You know, Hernando, your ravings about the Hyperion Zoom are interfering with my buying fun. I was looking forward to finding a very cool eyepiece case and filling it with lots of funky eyepieces.

Sorry about that! Buying eyepieces and trying them out is fun, but in my case, the problem is I tend not to let go of any after I get them. :foreheadslap:

But now that I bought the Hyperion Zoom as a result of your cheerleading, I find I really don't need more eyepieces and don't have enough eyepieces to fill the very cool large eyepiece cases.


Been hearing more and more instances where the Hyperion zoom is THE only eyepiece being used and owners being happy and content with no/less desire to add more EPs. Shades of global domination? :o

Just a wide view like a 36mm plus my Zoomo and I'm set.


Agree! I picked up a Siebert 36mm Observatory Series because I wanted to step up from my current cheap (~$30-40@ in Ebay) long focal length EP's, UWA 30mm and GSO Superview 42mm:

Posted Image

Chanced upon a $100 Siebert36 in the used mart so I jumped on it (the owner said the reason he's selling is because of one word - Ethos). Have not yet received mine to show so instead, here's the 36's in a stock picture as shown from the official Siebert website with a 2" binoviewer (Look at that humongous eye lens! Can't wait to try it out.):

Image removed per TOS

Of course, you have probably saved me a lot of money. :)

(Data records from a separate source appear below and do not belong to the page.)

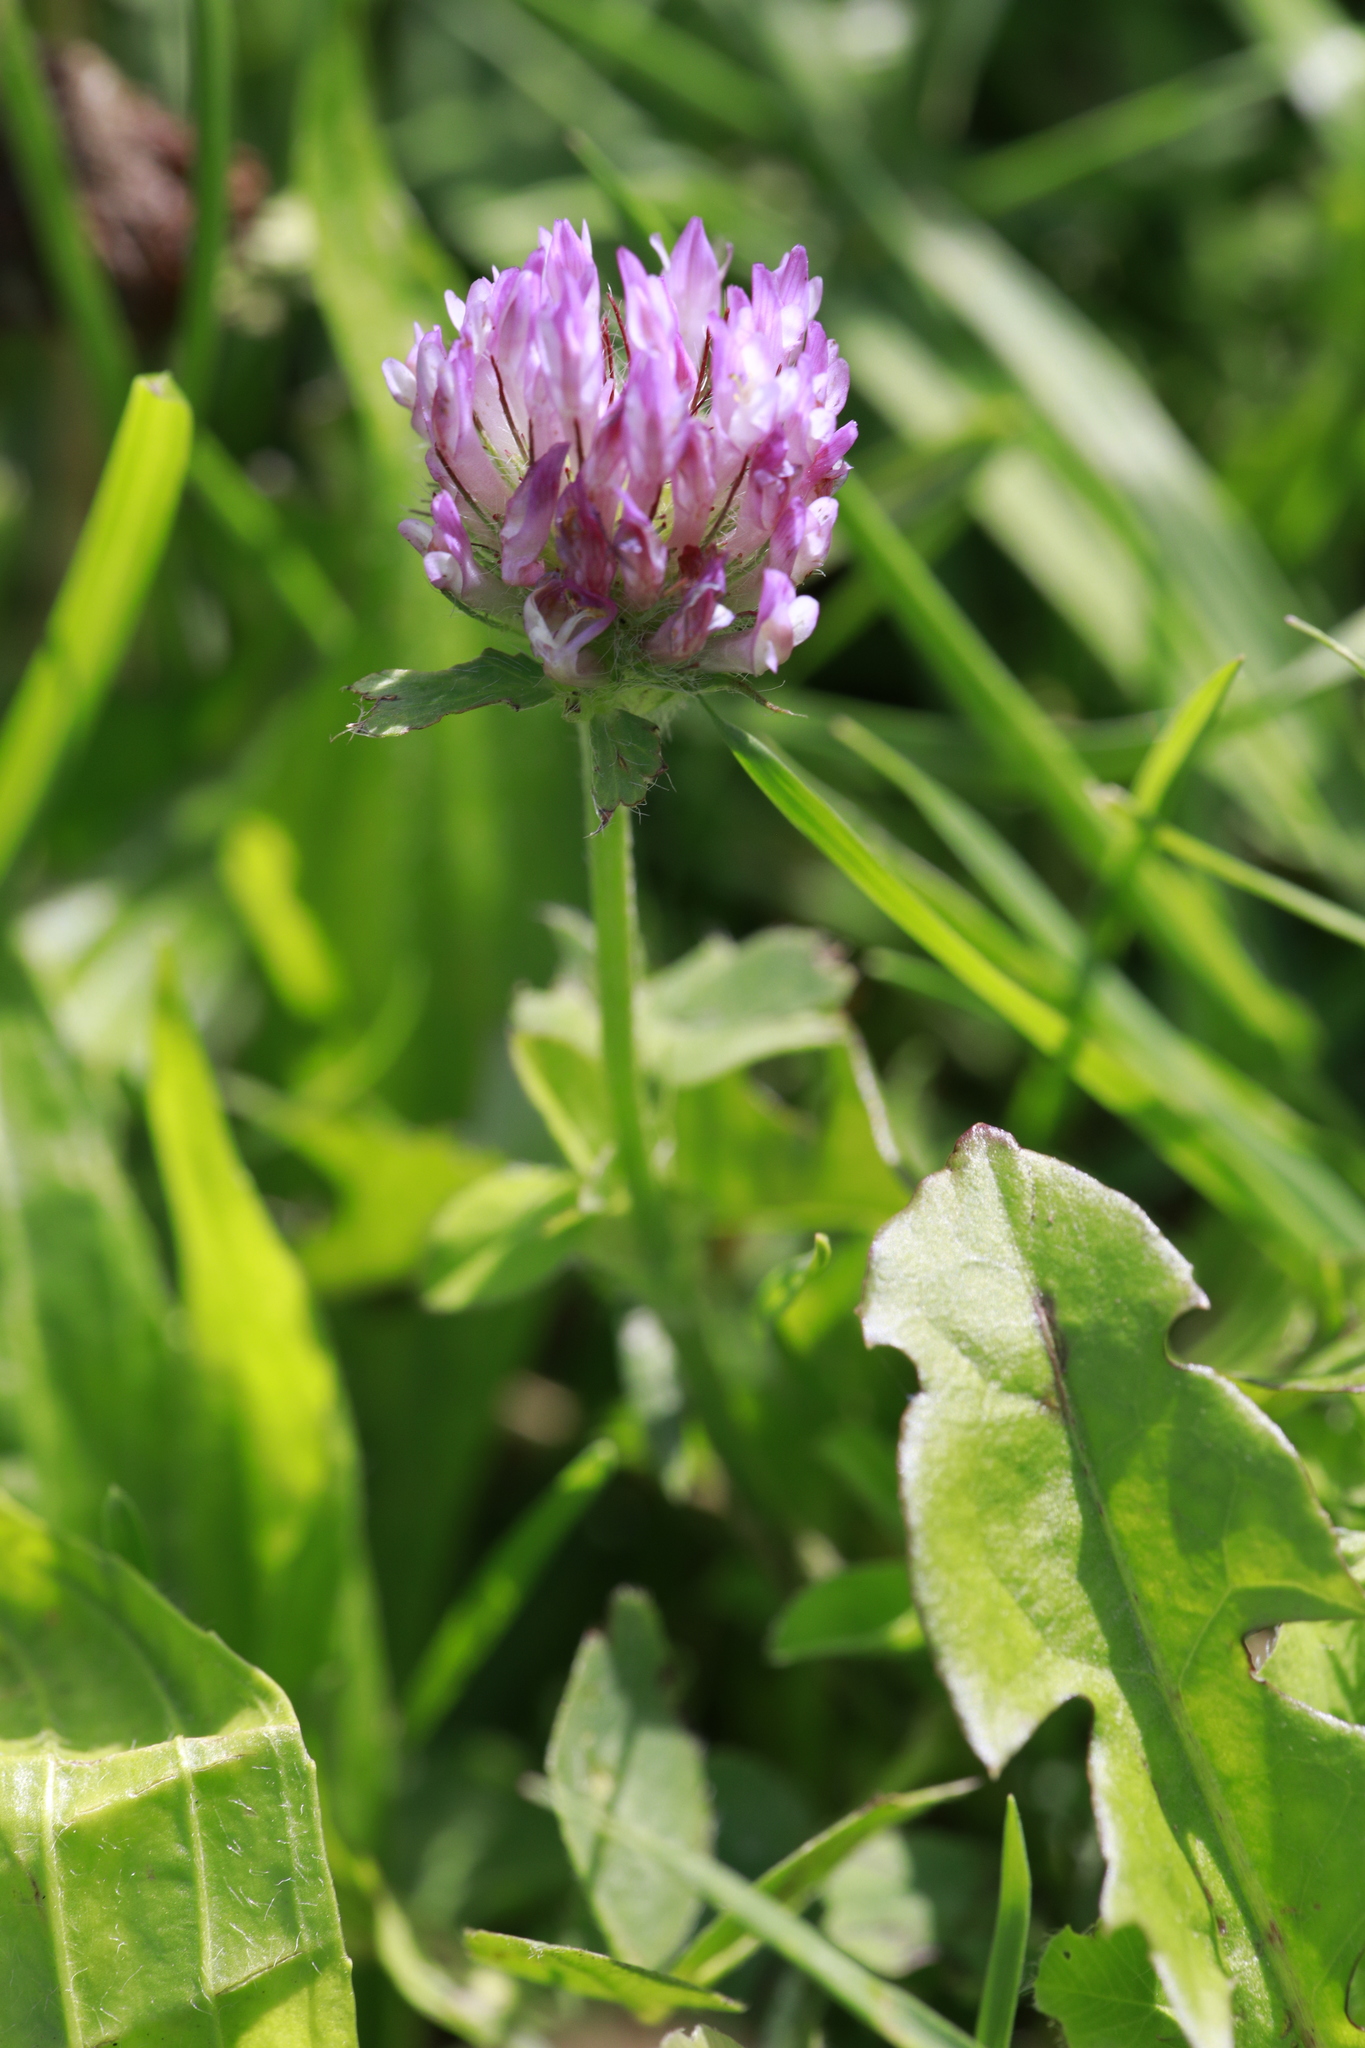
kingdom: Plantae
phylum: Tracheophyta
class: Magnoliopsida
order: Fabales
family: Fabaceae
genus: Trifolium
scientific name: Trifolium pratense
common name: Red clover
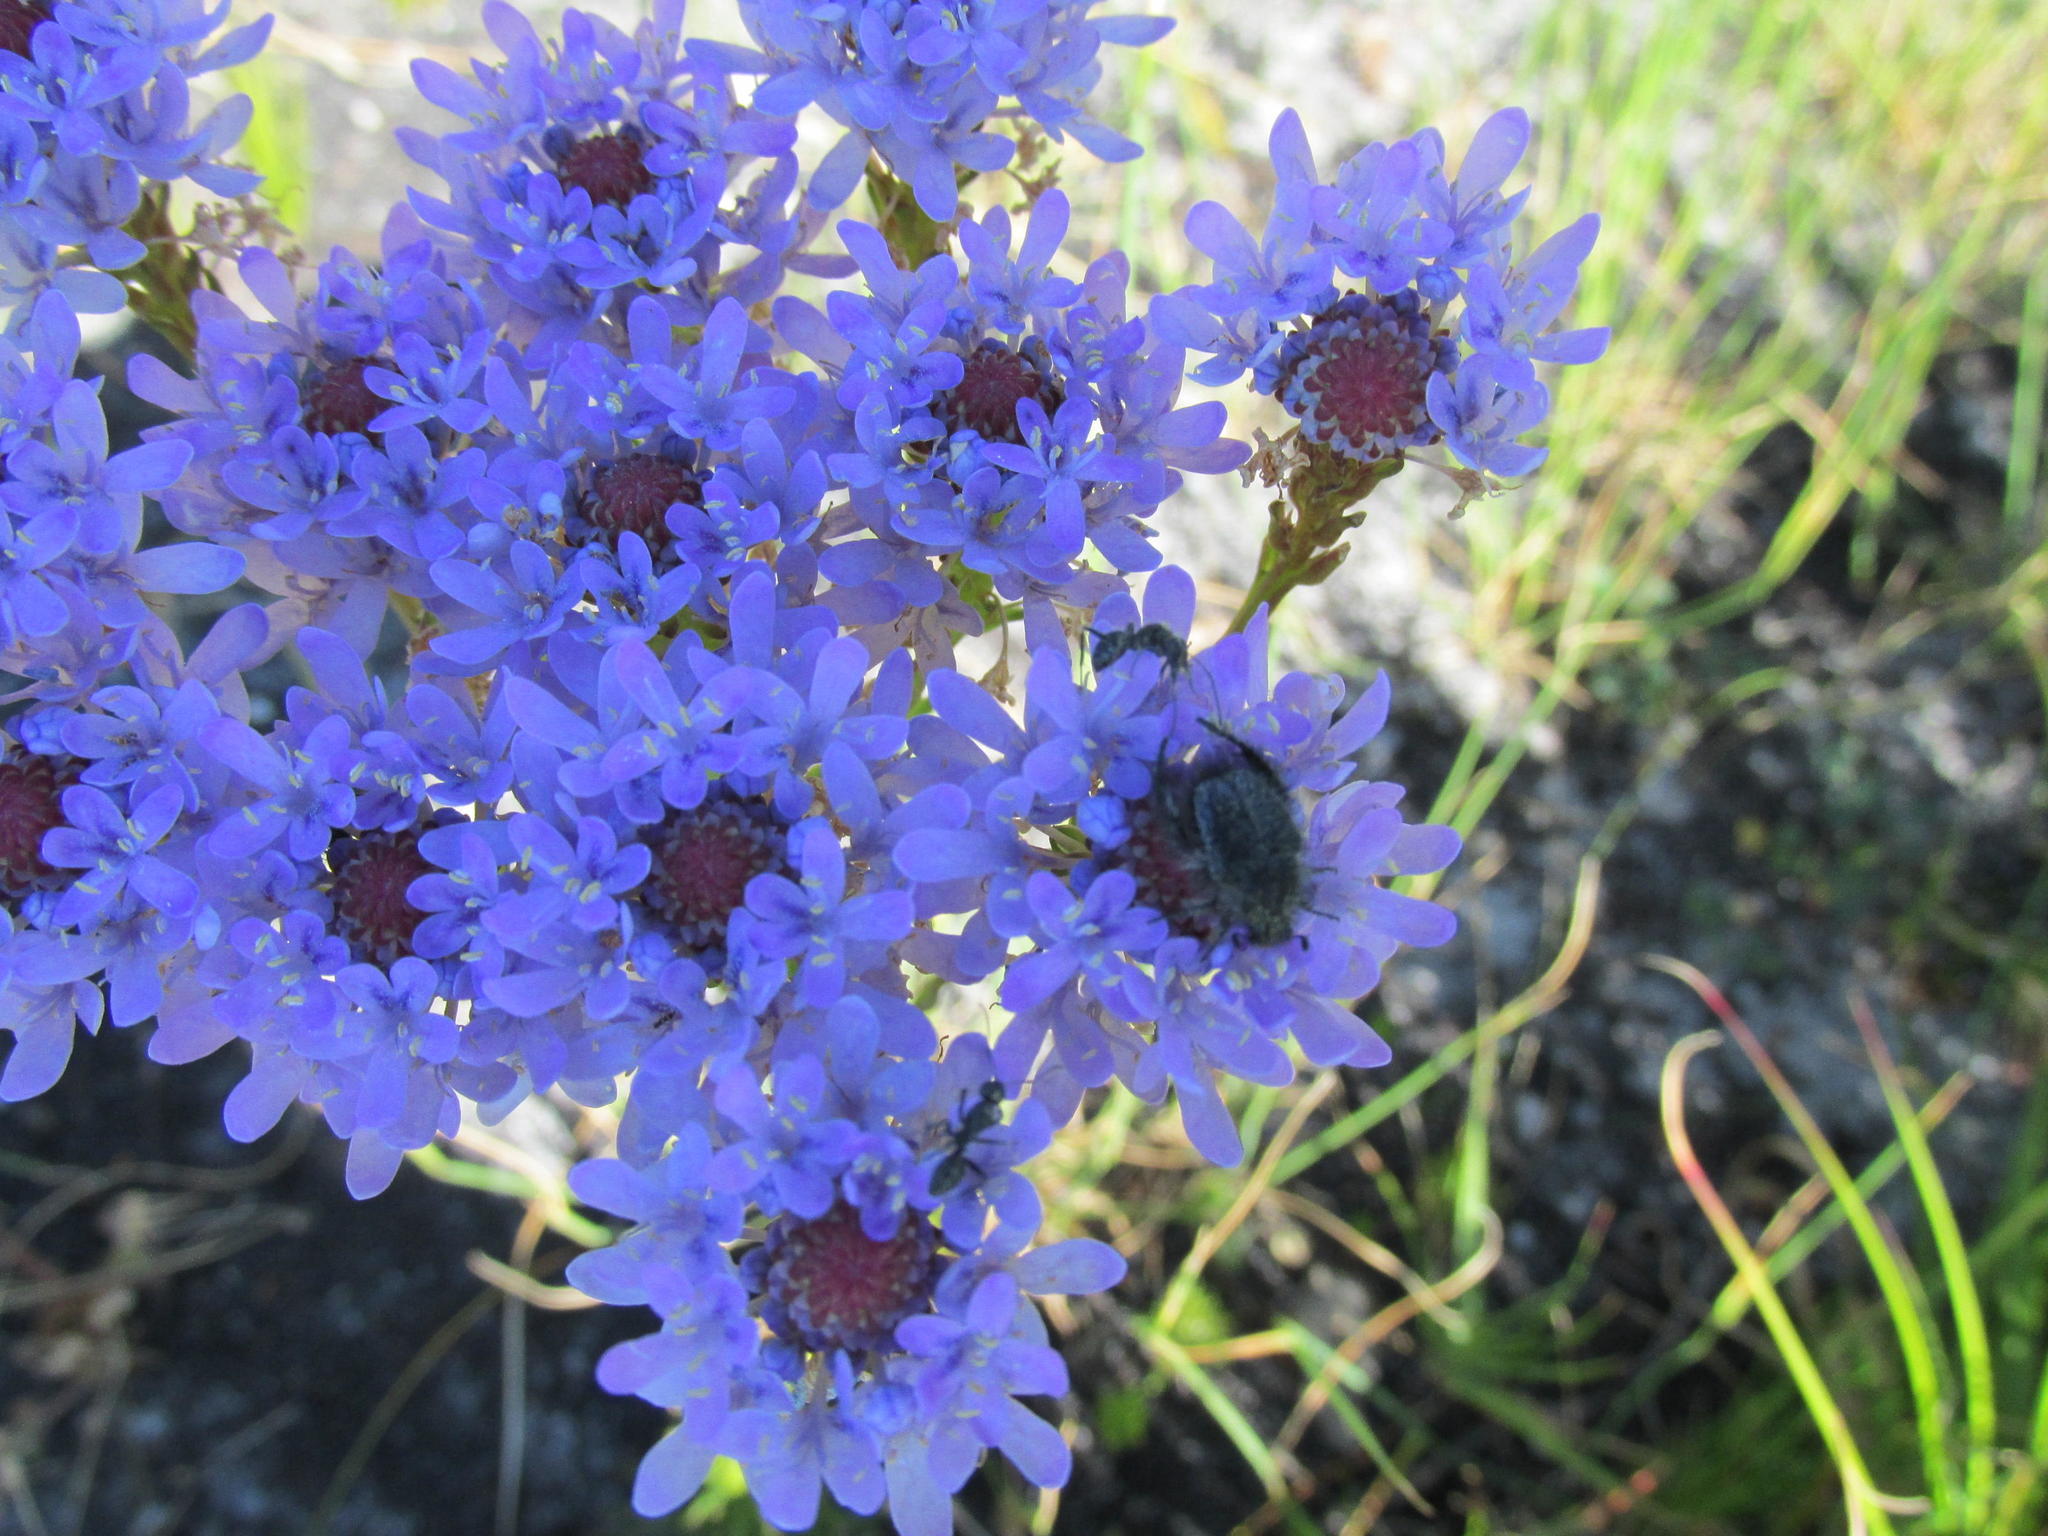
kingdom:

So glad to know that!:jump:

Maybe I can still justify a small case to hold the Hyperion Zoom, my barlow, the two plossls that came with my second scope and a few other accessories.


Sounds like a plan, I myself would be content with just the Hyperion zoom (in fact it's the only one I use most of the time) if I were made to choose only one from the herd. Keep on zooming!